● **Task requirements**: Transcribe the full listing below, word for word, without pictures.

● **Given data**:
━━━━━━━━━━━━━━━━
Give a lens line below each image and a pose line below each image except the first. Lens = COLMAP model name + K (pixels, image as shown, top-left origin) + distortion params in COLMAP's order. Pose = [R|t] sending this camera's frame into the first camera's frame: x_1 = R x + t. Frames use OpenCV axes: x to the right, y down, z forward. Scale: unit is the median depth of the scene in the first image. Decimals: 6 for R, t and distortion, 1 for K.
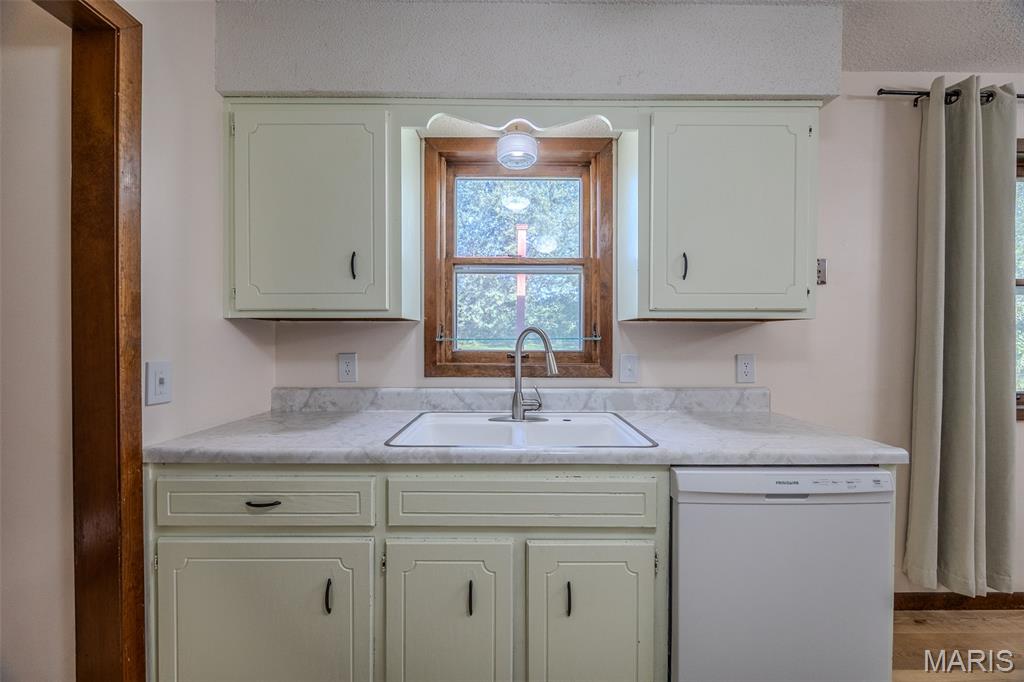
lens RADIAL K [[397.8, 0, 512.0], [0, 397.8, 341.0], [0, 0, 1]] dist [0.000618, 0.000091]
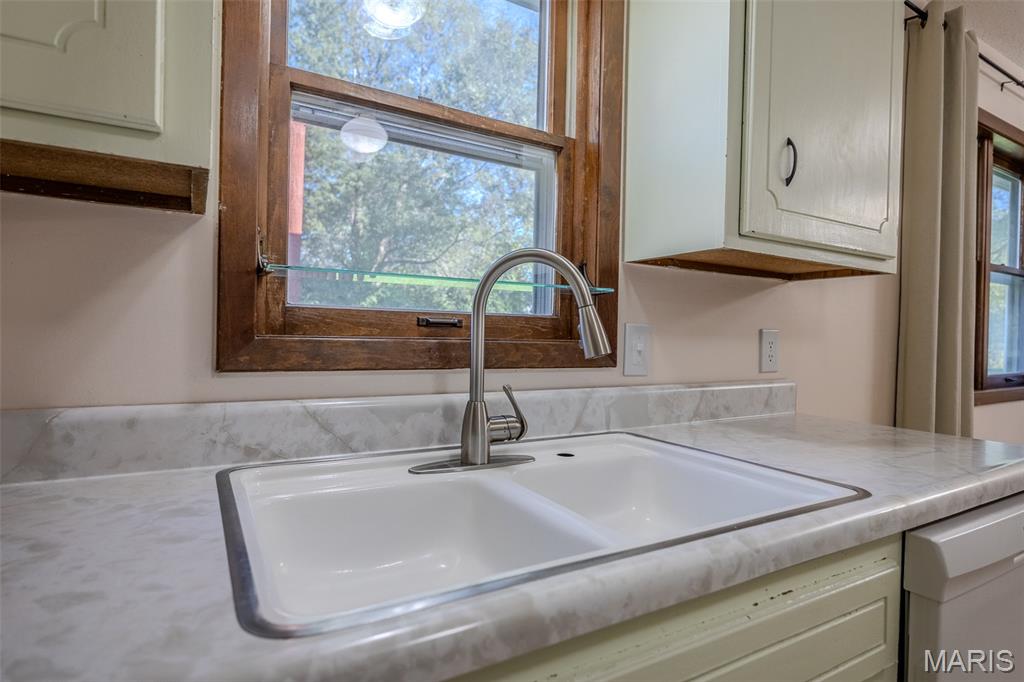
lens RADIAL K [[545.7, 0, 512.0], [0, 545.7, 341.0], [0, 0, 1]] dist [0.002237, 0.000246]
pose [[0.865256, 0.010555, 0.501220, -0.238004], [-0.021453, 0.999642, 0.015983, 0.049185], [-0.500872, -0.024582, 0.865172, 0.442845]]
━━━━━━━━━━━━━━━━
● **Output for this exercise**:
Give a lens line below each image and a pose line below each image except the first. Lens = COLMAP model name + K (pixels, image as shown, top-left origin) + distortion params in COLMAP's order. Pose = [R|t] sending this camera's frame into the first camera's frame: x_1 = R x + t. Frames use OpenCV axes: x to the right, y down, z forward. Scale: unit is the median depth of the scene in the first image. Decimals: 6 for R, t and distortion, 1 for K.
lens RADIAL K [[397.8, 0, 512.0], [0, 397.8, 341.0], [0, 0, 1]] dist [0.000618, 0.000091]
lens RADIAL K [[545.7, 0, 512.0], [0, 545.7, 341.0], [0, 0, 1]] dist [0.002237, 0.000246]
pose [[0.865256, 0.010555, 0.501220, -0.238004], [-0.021453, 0.999642, 0.015983, 0.049185], [-0.500872, -0.024582, 0.865172, 0.442845]]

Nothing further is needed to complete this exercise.